Data
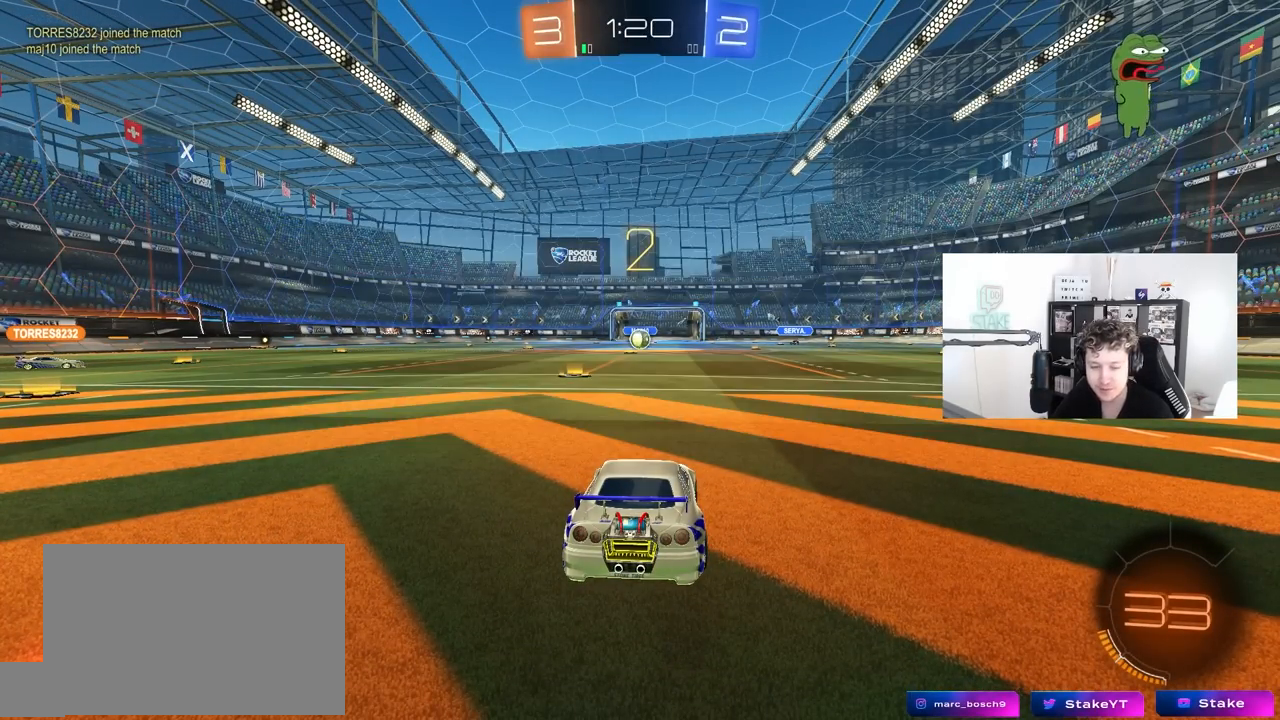
{"keys": ["tab"], "mouse": ["left"], "mouse_move": "up-right", "events": [[167, "tab", "down"], [500, "mouse_left", "down"]]}
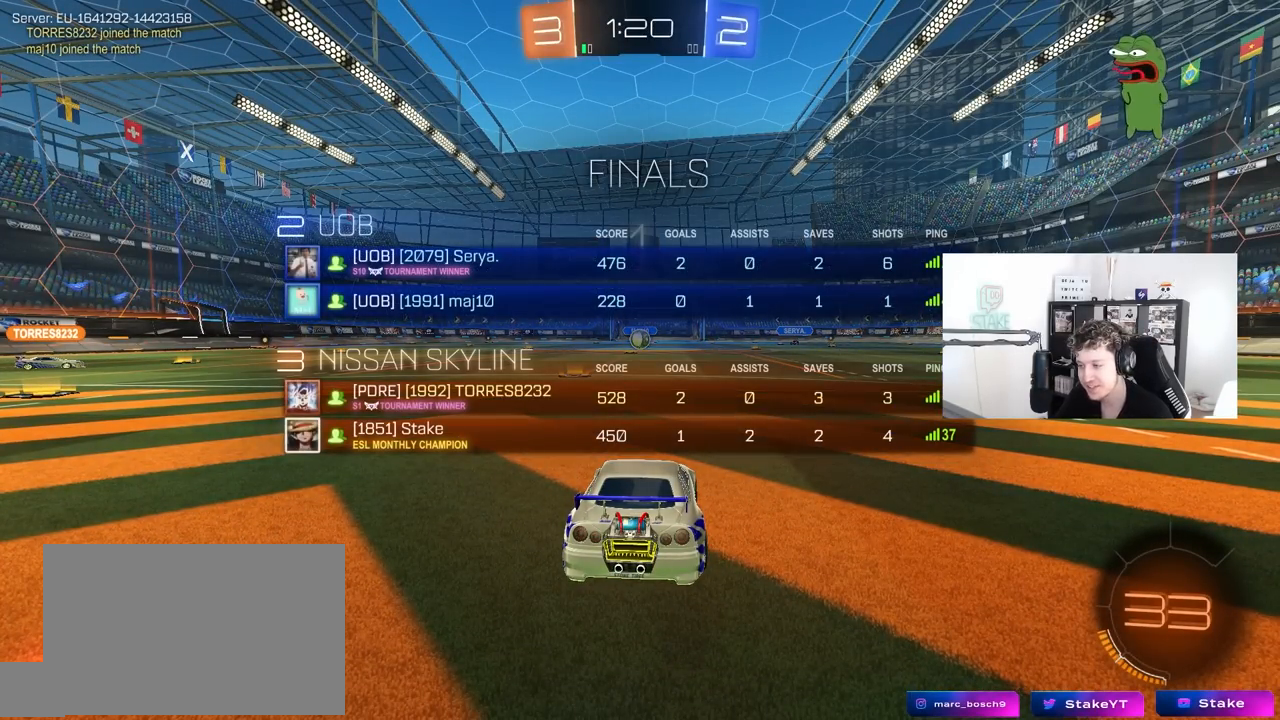
{"keys": ["tab", "w"], "mouse": [], "mouse_move": "up-right", "events": [[83, "w", "down"], [133, "mouse_left", "up"]]}
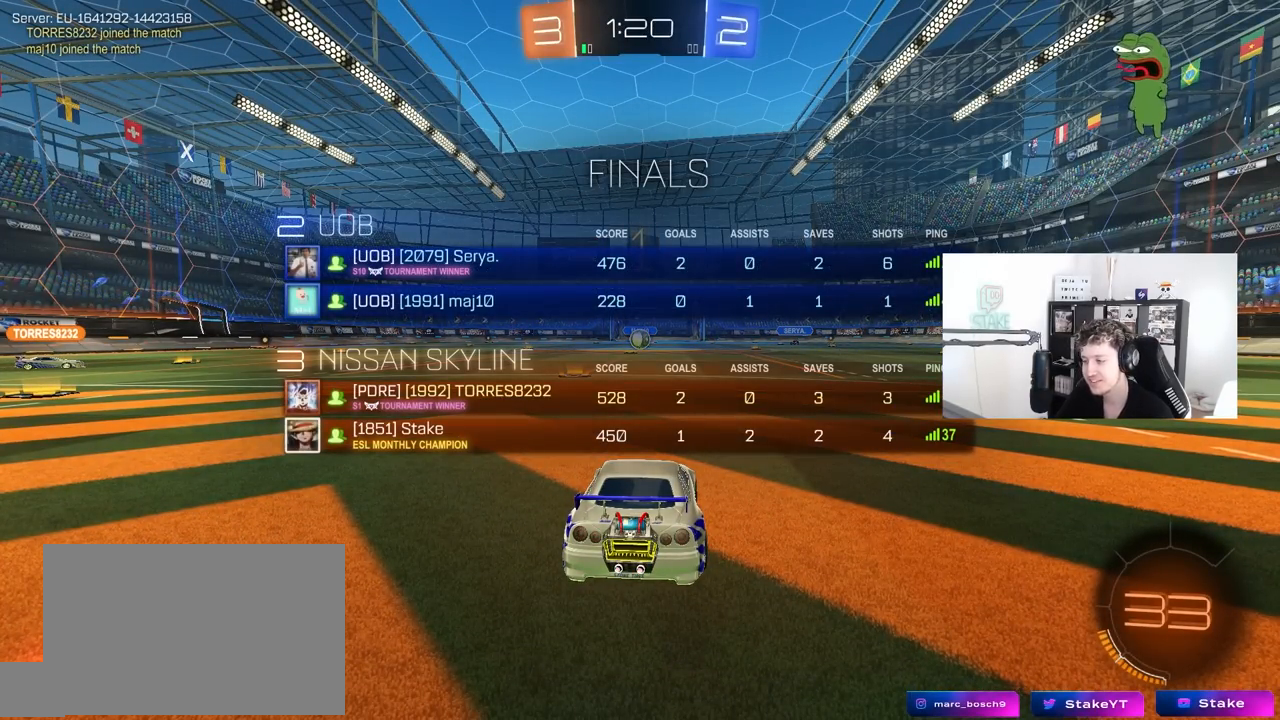
{"keys": ["w"], "mouse": ["left"], "mouse_move": "up", "events": [[17, "mouse_left", "down"], [150, "tab", "up"]]}
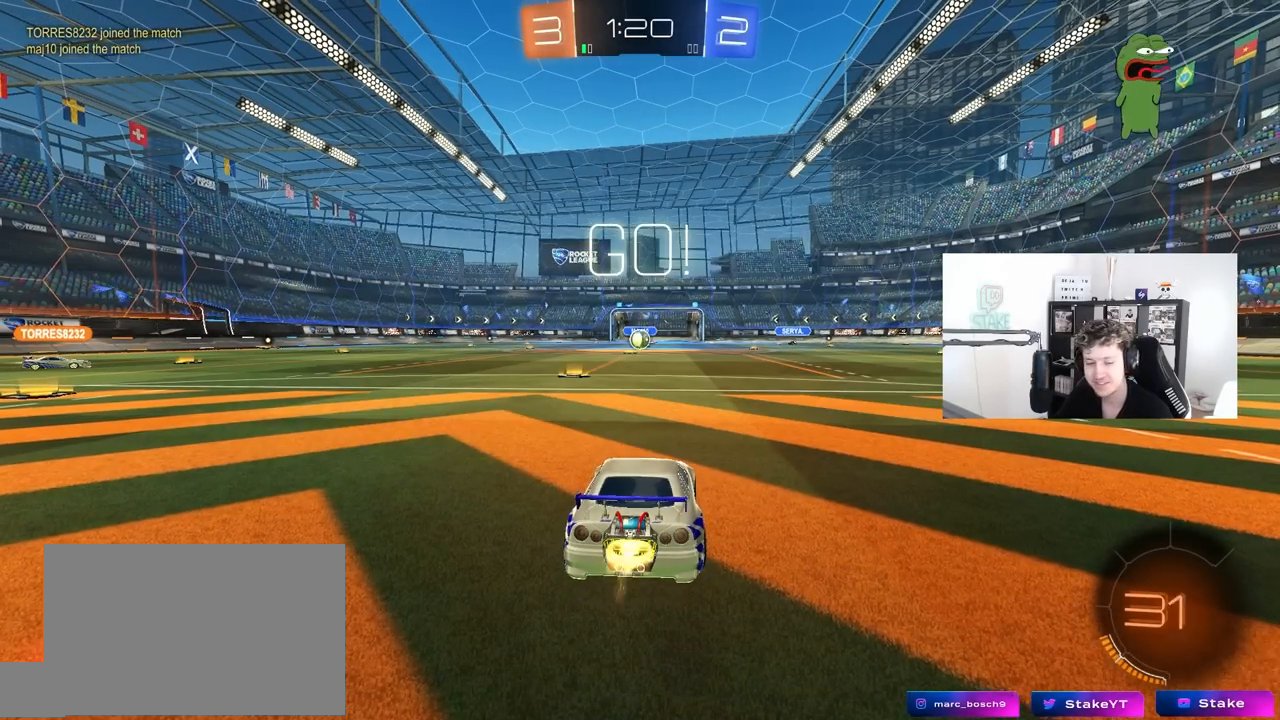
{"keys": ["a", "s", "shift"], "mouse": ["right"], "mouse_move": "down-left", "events": [[217, "d", "down"], [250, "mouse_right", "down"], [300, "a", "down"], [300, "d", "up"], [300, "mouse_right", "up"], [300, "shift", "down"], [350, "mouse_right", "down"], [400, "w", "up"], [450, "mouse_left", "up"], [450, "s", "down"]]}
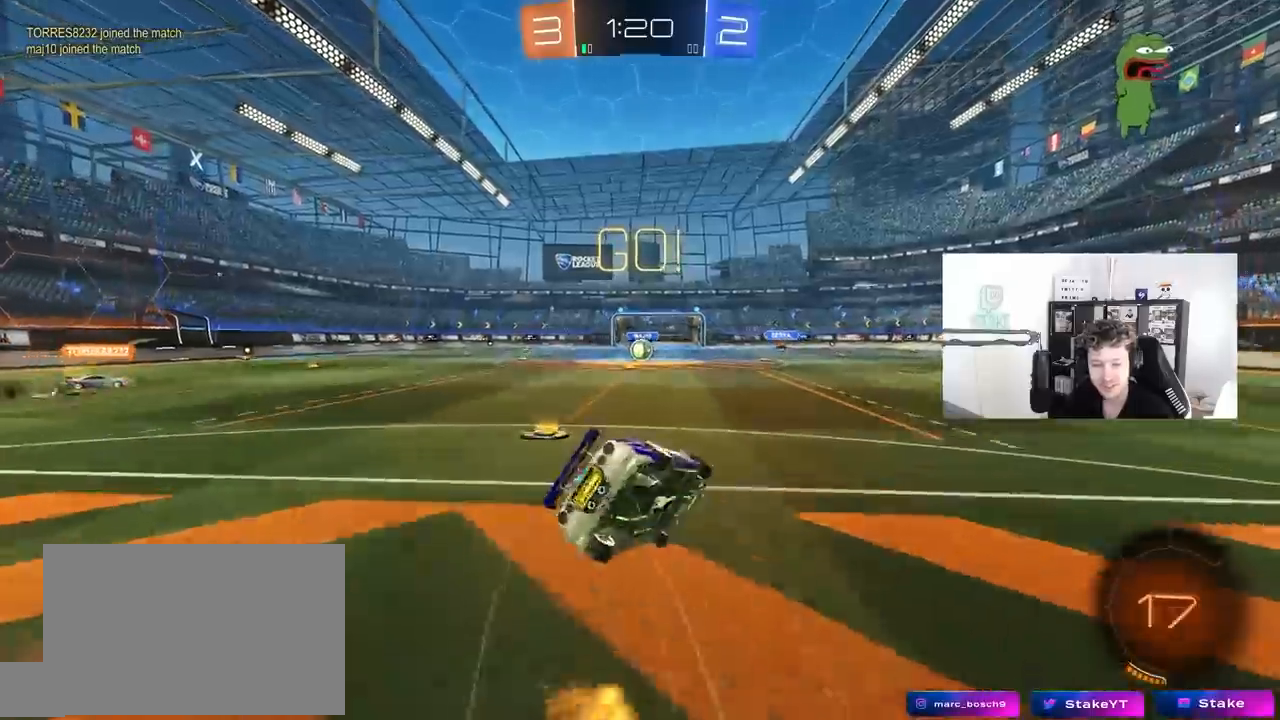
{"keys": ["a", "s", "shift"], "mouse": [], "mouse_move": "still", "events": [[33, "mouse_right", "up"], [83, "space", "down"], [283, "mouse_left", "down"], [283, "space", "up"], [367, "s", "up"], [417, "mouse_left", "up"], [467, "s", "down"]]}
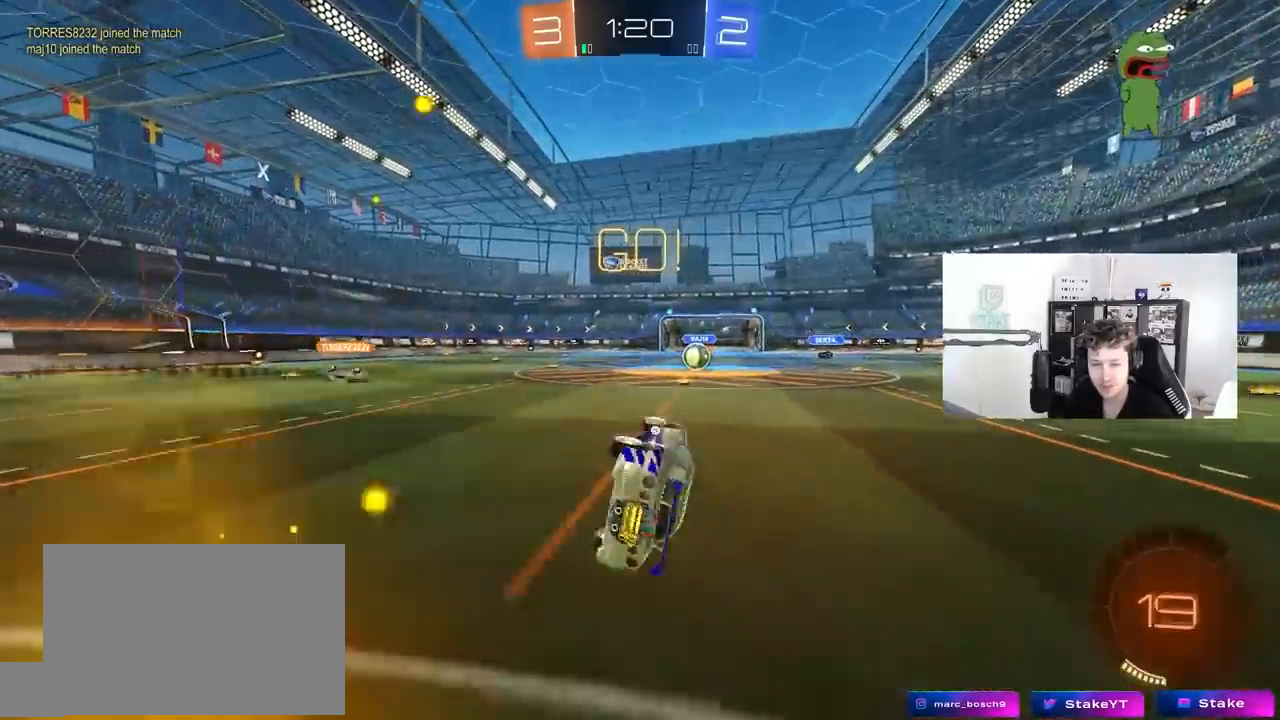
{"keys": ["w"], "mouse": [], "mouse_move": "still", "events": [[150, "s", "up"], [150, "shift", "up"], [200, "a", "up"], [433, "w", "down"]]}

Work instructions
The records above must be repeated in full and exactly, but without any of the pictures.

Solution for this problem
{"keys": ["tab"], "mouse": ["left"], "mouse_move": "up-right", "events": [[167, "tab", "down"], [500, "mouse_left", "down"]]}
{"keys": ["tab", "w"], "mouse": [], "mouse_move": "up-right", "events": [[83, "w", "down"], [133, "mouse_left", "up"]]}
{"keys": ["w"], "mouse": ["left"], "mouse_move": "up", "events": [[17, "mouse_left", "down"], [150, "tab", "up"]]}
{"keys": ["a", "s", "shift"], "mouse": ["right"], "mouse_move": "down-left", "events": [[217, "d", "down"], [250, "mouse_right", "down"], [300, "a", "down"], [300, "d", "up"], [300, "mouse_right", "up"], [300, "shift", "down"], [350, "mouse_right", "down"], [400, "w", "up"], [450, "mouse_left", "up"], [450, "s", "down"]]}
{"keys": ["a", "s", "shift"], "mouse": [], "mouse_move": "still", "events": [[33, "mouse_right", "up"], [83, "space", "down"], [283, "mouse_left", "down"], [283, "space", "up"], [367, "s", "up"], [417, "mouse_left", "up"], [467, "s", "down"]]}
{"keys": ["w"], "mouse": [], "mouse_move": "still", "events": [[150, "s", "up"], [150, "shift", "up"], [200, "a", "up"], [433, "w", "down"]]}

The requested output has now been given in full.